All vertebrate animal experiments were performed under the approval of the Stanford University’s Administrative Panel on Laboratory Animal Care. C57Bl/6 male mice were obtained from Taconic Farms. Before brain and hindlimb vessel imaging, a rodent anesthesia machine with 2 l min−1 O2 gas flow mixed with 2.5% Isoflurane was used to anaesthetize the mice. The hair over the scalp and hindlimb skin was carefully removed using Nair to avoid causing wounds to the skin. Tail vein injection of the RENPs@PMH-PEG contrast agent was carried out in dark and synchronized with the camera that started continuous image acquisition simultaneously. For brain and hindlimb imaging in the NIR-IIb window, a 1x PBS solution (200 μl) of 28 mg/ml RENPs@PMH-PEG was injected. During the dynamic imaging the mouse was kept anaesthetized by a nose cone delivering 2 l·min−1 O2 gas mixed with 2.5% Isoflurane. The sample sizes of mice were selected based on previously reported studies. No blinding was performed. Mice were randomly selected from cages for all experiments. All groups within study contained n = 5 mice.

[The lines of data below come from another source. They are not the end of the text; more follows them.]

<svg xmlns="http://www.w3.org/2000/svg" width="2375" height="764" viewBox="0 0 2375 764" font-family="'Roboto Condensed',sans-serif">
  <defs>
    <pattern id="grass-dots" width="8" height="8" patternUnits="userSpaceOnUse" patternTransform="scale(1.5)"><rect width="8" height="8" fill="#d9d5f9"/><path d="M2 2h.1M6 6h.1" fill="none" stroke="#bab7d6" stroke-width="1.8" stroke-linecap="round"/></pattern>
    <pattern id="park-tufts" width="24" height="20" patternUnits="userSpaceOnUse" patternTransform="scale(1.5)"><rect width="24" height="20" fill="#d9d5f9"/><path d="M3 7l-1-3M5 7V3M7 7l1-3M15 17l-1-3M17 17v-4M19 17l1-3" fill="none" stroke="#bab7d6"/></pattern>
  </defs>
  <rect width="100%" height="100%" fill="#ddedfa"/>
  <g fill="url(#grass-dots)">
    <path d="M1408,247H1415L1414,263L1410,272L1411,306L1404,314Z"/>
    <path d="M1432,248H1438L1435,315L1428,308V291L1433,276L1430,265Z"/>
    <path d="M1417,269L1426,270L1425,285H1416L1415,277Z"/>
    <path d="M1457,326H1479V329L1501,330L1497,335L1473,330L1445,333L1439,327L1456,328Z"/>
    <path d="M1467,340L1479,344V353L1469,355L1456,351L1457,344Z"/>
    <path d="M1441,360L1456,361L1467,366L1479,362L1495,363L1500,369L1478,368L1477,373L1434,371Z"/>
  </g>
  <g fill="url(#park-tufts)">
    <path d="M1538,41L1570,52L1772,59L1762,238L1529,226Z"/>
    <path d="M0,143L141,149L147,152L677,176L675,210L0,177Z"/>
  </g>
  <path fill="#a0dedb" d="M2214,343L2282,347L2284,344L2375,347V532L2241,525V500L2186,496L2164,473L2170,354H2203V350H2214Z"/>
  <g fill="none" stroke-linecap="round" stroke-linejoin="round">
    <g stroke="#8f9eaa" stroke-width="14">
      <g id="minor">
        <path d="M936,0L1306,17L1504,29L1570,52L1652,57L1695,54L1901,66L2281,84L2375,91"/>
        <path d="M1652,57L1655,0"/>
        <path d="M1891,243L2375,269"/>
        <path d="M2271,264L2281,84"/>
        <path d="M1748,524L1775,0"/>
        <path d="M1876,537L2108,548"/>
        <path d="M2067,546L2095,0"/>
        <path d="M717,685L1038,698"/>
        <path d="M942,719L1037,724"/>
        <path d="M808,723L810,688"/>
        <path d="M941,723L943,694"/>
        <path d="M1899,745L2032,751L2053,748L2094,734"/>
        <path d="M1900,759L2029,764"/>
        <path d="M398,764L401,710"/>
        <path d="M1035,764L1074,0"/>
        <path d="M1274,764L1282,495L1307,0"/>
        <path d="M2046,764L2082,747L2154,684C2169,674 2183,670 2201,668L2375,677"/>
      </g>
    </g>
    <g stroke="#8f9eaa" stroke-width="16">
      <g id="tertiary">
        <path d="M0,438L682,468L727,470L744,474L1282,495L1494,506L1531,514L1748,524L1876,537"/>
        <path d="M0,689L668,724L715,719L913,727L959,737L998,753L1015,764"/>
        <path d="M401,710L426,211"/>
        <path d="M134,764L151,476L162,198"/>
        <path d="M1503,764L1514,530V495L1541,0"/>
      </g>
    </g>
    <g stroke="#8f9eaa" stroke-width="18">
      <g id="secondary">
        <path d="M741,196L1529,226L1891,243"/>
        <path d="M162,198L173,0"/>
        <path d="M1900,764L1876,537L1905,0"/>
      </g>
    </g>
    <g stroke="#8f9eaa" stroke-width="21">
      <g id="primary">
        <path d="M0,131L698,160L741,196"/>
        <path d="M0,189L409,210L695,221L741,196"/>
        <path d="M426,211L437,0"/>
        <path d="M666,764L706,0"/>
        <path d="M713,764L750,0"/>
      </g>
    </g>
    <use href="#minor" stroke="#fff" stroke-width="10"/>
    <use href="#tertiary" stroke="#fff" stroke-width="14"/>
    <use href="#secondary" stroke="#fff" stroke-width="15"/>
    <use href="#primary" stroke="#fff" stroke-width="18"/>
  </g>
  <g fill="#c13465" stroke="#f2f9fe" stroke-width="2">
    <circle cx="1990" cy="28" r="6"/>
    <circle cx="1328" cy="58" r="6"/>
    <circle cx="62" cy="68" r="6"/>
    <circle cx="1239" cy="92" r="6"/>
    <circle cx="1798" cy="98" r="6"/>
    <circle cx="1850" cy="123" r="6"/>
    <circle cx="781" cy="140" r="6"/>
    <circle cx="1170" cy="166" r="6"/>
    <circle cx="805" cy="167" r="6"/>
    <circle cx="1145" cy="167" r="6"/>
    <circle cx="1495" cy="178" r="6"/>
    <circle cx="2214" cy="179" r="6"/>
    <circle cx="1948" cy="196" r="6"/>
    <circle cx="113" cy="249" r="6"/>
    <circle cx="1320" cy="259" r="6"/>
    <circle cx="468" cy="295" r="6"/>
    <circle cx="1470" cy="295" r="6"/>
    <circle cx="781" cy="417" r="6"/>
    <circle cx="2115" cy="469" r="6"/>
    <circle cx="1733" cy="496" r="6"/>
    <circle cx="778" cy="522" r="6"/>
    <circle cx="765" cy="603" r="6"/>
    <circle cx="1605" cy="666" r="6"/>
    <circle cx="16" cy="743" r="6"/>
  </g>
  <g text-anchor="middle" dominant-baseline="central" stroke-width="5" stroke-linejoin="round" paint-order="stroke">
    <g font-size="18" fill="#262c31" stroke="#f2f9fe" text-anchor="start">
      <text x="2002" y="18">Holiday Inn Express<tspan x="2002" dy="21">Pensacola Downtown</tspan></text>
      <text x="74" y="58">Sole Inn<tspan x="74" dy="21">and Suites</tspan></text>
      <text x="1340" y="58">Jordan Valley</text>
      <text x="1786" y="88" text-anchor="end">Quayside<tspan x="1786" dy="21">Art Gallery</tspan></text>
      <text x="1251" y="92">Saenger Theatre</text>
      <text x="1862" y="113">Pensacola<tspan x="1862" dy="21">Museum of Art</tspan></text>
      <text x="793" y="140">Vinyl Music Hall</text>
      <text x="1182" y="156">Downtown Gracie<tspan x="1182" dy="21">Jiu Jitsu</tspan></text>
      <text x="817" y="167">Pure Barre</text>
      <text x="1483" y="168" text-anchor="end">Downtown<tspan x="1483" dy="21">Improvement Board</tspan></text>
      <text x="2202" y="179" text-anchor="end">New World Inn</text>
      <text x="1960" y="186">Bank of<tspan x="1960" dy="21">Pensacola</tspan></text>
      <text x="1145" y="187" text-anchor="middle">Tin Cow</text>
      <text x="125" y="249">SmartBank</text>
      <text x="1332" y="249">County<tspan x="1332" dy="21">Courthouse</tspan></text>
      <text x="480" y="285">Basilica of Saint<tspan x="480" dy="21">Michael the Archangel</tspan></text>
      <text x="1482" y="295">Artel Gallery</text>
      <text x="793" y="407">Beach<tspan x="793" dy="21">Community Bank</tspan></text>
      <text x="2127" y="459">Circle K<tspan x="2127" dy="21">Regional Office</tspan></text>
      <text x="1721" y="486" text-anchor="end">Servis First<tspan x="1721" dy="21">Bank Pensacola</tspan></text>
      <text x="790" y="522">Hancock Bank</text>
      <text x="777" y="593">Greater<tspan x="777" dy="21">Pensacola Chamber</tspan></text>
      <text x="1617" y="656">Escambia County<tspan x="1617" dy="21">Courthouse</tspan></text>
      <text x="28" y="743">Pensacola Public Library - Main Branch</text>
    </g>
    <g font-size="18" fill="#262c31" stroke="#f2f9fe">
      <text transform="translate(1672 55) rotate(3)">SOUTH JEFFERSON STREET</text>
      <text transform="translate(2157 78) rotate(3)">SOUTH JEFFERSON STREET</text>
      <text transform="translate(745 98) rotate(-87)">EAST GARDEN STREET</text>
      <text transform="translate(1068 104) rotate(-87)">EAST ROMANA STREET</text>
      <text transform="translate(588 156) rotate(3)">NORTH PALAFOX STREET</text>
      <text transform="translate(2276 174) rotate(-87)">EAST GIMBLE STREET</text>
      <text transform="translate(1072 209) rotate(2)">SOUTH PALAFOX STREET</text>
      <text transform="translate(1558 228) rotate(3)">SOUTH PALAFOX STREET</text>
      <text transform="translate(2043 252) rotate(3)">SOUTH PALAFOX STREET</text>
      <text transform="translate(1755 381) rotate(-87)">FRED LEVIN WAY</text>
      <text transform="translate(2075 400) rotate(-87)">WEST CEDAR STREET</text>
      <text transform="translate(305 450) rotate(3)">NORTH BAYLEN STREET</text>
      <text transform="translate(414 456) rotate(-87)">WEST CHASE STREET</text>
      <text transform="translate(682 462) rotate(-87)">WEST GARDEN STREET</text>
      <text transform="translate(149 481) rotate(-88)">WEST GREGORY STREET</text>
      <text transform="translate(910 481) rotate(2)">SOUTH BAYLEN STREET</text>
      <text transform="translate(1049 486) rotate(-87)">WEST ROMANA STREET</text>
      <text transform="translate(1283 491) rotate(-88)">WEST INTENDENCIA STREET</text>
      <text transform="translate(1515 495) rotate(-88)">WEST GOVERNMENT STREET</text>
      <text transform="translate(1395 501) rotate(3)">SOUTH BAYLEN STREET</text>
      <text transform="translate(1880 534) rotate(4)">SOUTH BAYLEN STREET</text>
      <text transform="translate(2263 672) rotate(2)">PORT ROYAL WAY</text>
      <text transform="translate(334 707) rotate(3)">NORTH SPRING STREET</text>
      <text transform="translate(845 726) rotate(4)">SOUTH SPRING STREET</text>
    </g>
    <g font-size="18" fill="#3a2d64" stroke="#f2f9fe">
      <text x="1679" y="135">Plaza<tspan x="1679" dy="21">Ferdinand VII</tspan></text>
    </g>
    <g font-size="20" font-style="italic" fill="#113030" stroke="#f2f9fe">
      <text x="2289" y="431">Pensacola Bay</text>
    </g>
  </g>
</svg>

Dynamic fluorescence imaging in the NIR-IIb window

A liquid-nitrogen-cooled, 320 × 256 pixel two-dimensional InGaAs array (Princeton Instruments) was used to carry out in vivo imaging of mouse brain and hindlimb. The excitation light was provided by a 980 nm continuous-wave laser coupled to a collimator (F240SMA-980; Thorlabs). The excitation power density at the imaging plane was 150 mW cm−2. The emitted fluorescence was allowed to pass through a 1100 nm and a 1500 nm long-pass filter (Thorlabs) to ensure the NIR images taken in the NIR-IIb region of 1500–1700 nm. The upper bound at 1700 nm was determined by the sensitivity profile of the InGaAs detector. A lens pair consisting of two achromats (200 and 75 mm; Thorlabs) was used to focus the image onto the detector with a field of view of 25 × 20 mm. The exposure time for each image acquisition was 20 ms, while the overhead time of the camera is ~ 19 ms. Therefore, the frame rate we used for dynamic imaging is 1/(20 + 19 ms) = 25.6 Hz (the temporal resolution is 39 ms). To perform PCA, early image frames immediately after injection (200 μl of RENPs@PMH-PEG at a concentration of 28 mg/ml) were loaded into an array using MATLAB software[6].

Data availability

The data that support the findings of this study are available from the corresponding authors upon reasonable request.